--- Records for the task ---

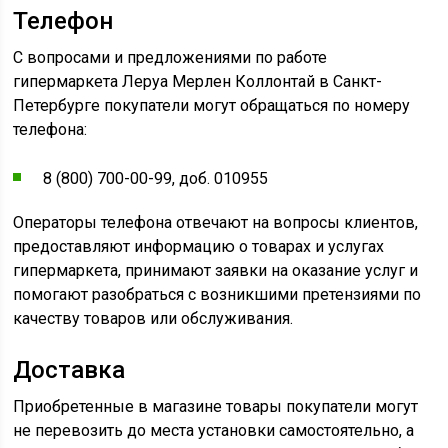
Телефон
С вопросами и предложениями по работе
гипермаркета Леруа Мерлен Коллонтай в Санкт-
Петербурге покупатели могут обращаться по номеру
телефона:
8 (800) 700-00-99, доб. 010955
Операторы телефона отвечают на вопросы клиентов,
предоставляют информацию о товарах и услугах
гипермаркета, принимают заявки на оказание услуг и
помогают разобраться с возникшими претензиями по
качеству товаров или обслуживания.
Доставка
Приобретенные в магазине товары покупатели могут
не перевозить до места установки самостоятельно, а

---

Work to be completed>
The output should consist only of the lines from the one with "Операторы телефона отвечают" through the final line of the records above, exactly.

Task solution>
Операторы телефона отвечают на вопросы клиентов,
предоставляют информацию о товарах и услугах
гипермаркета, принимают заявки на оказание услуг и
помогают разобраться с возникшими претензиями по
качеству товаров или обслуживания.
Доставка
Приобретенные в магазине товары покупатели могут
не перевозить до места установки самостоятельно, а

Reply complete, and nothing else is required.